Все места на стоянке возле административного корпуса были заняты, и ему пришлось припарковать машину ярдов за пятьсот от здания. Всю свободную землю превращают в автостоянки, подумал он с раздражением, запирая дверцу. В Нью-Йорке у него из машины стащили радиоприемник, и теперь он постоянно ее запирал, даже если отлучался на какие-то пять минут. У него даже возник небольшой спор с Джин по этому поводу. Джин никогда не запирала дверцы машины, более того, постоянно оставляла дверь дома открытой, когда находилась там одна. «Можно, конечно, любить ближнего своего, – увещевал он ее, – но глупо не обращать внимания на внутреннюю потребность человека в краже».

Он дернул дверцу, проверяя замок, и услышал, как его кто-то окликнул, назвав по имени.

– Привет, Джордах! – Это был Леон Гаррисон, один из членов совета попечителей, он, как и Рудольф, шел на заседание. Высокий, статный мужчина лет шестидесяти, с седыми, как у важного сенатора, волосами и с вводящими в заблуждение искренними, сердечными манерами. Издатель местной газеты, унаследованной им от отца вместе со значительной недвижимостью как в самом Уитби, так и в его окрестностях. Его газета не процветает, это Рудольф знал. Но у него не было к нему сочувствия. В редакции Гаррисона работали немногочисленные, вечно пьяные, опустившиеся сотрудники, которых повыгоняли из других газет. Всем им, конечно, сильно недоплачивали. Рудольф дал себе твердый зарок никогда не верить ни одной строчке, напечатанной в этой газете, даже сообщениям о погоде.

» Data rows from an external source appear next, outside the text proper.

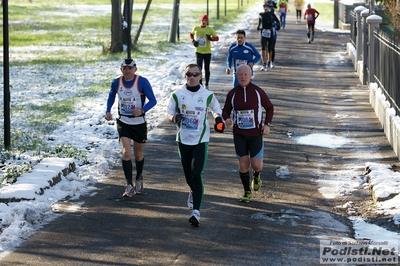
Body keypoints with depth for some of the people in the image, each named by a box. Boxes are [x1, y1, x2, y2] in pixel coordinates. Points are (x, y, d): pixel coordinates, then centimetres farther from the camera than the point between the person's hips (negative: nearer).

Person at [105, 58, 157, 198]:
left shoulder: (142, 82, -12)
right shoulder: (116, 83, -3)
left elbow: (153, 100, -10)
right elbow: (111, 97, 16)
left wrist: (142, 110, -27)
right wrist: (108, 111, 0)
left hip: (139, 123, -1)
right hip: (123, 122, 1)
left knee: (138, 154, 14)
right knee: (126, 153, -15)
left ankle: (139, 178, 40)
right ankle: (129, 185, -9)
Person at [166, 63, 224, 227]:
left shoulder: (208, 95, -2)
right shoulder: (177, 95, -2)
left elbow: (216, 109, 16)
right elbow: (169, 113, 4)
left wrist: (218, 119, -6)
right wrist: (173, 118, -19)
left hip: (201, 140, -2)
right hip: (183, 139, 2)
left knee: (196, 174, -14)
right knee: (188, 174, 15)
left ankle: (196, 212, -19)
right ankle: (193, 192, 51)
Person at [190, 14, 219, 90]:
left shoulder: (210, 29, -6)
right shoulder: (195, 28, 0)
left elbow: (217, 38, -3)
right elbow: (191, 34, 19)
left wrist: (211, 38, -24)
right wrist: (193, 41, 1)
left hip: (207, 52, 0)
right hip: (198, 51, 0)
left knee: (207, 69, 10)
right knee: (199, 68, -10)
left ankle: (207, 85, 25)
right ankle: (200, 84, -5)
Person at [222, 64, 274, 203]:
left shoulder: (258, 92, -4)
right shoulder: (232, 93, -2)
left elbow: (269, 108, 8)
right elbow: (226, 110, 9)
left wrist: (267, 124, -5)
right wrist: (227, 119, -15)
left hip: (256, 134, -1)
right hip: (239, 134, 1)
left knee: (256, 165, -7)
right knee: (243, 164, 1)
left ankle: (256, 175, 31)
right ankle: (247, 192, 19)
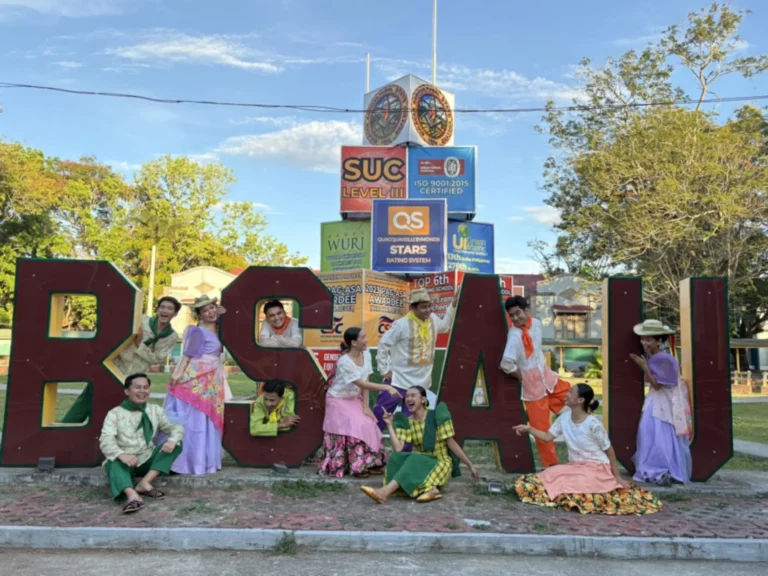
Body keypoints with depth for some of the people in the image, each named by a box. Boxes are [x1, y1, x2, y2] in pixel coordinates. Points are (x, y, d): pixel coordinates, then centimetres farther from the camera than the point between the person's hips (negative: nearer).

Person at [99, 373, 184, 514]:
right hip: (124, 461, -3)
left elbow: (176, 426, 2)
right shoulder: (115, 413, -3)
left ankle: (144, 483, -28)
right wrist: (121, 455, -40)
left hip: (147, 460, 3)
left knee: (175, 444, -17)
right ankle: (133, 496, -62)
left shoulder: (155, 410, 7)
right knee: (114, 464, -36)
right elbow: (106, 440, -18)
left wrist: (172, 440, -24)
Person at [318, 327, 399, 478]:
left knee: (367, 424, -2)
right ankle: (356, 467, -1)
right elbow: (362, 384, -28)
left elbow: (365, 382, -5)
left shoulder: (366, 354, -8)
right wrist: (387, 388, -32)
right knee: (352, 429, -13)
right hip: (339, 400, -7)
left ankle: (369, 463, 8)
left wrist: (365, 406, -7)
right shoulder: (345, 362, -30)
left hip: (355, 399, 7)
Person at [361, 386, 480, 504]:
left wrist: (470, 465, -5)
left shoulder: (436, 416, -10)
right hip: (420, 463, 4)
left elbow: (451, 443, -5)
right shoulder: (406, 422, 2)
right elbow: (397, 449, -11)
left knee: (415, 460, -33)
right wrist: (390, 425, -10)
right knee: (396, 457, -24)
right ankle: (428, 488, -39)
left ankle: (385, 491, -47)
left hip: (440, 464, -4)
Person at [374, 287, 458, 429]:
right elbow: (383, 344, -12)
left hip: (420, 382, 5)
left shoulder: (433, 320, 0)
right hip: (398, 380, -5)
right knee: (381, 413, 7)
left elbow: (447, 326, 22)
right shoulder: (402, 324, -19)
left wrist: (453, 305, 11)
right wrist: (384, 370, -10)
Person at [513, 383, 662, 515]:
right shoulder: (564, 418, -2)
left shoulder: (593, 424, -19)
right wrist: (529, 429, -8)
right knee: (548, 478, -16)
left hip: (596, 468, -5)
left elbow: (609, 449, -8)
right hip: (575, 467, 5)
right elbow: (548, 437, 5)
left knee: (579, 489, -29)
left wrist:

– Ну, как дела, дружище? – спросил Гаррисон, обнимая его рукой за плечи. Они вместе пошли к административному корпусу. – У тебя все готово, чтобы сжечь всех нас, старомодных консерваторов, сегодня утром на костре? – Он громко засмеялся, демонстрируя, что мирно настроен. Рудольфу не раз приходилось иметь дело с Гаррисоном по поводу рекламы товаров Калдервуда в газете, и далеко не все встречи с ним были ему приятны. Гаррисон когда-то называл его «парень», потом «Руди», потом Джордах, а вот теперь «дружище», отметил про себя Рудольф.

– Ну, все те же рутинные предложения, – ответил Рудольф. – Как, например, сжечь здание, где размещается научный факультет, чтобы навсегда избавиться от профессора Фредерикса.

Профессор Фредерикс был деканом факультета, и Рудольф был уверен, хоть убей, что организованные им научные курсы были более низкого уровня, чем в любом другом университете, подобном Уитби, к северу от географической линии Мэйсона – Диксона1. Фредерикс с Гаррисоном – закадычные друзья, и Фредерикс часто писал научные статьи и публиковал их в газете Гаррисона, читая которые Рудольф сгорал от стыда за университет.

По меньшей мере, трижды в год Фредерикс писал статью о появлении нового лекарственного препарата для лечения рака, и она неизменно публиковалась в газете «Сентинел».

– Вам, бизнесменам, – со знанием дела говорил Гаррисон, – никогда не оценить по достоинству роль чистой науки. Вам подавай прибыль на вложенный капитал каждые полгода. Вы только и ждете, когда из каждой колбы начнут вываливаться деньги.

Гаррисон, если только это отвечало его намерениям, умел вести себя как расчетливый и практичный бизнесмен. Он владел десятками акров лучшей земли в предместье и получал свой процент на вложенный капитал в банке. В иных случаях он вновь становился издателем, перепачканным типографской краской, просветителем-литератором, открыто возмущался отменой сдачи латинского языка на выпускных экзаменах и метал громы и молнии в адрес новой программы по английской литературе за то, что в нее не включено столько произведений Чарлза Диккенса, сколько он, по его мнению, заслуживал.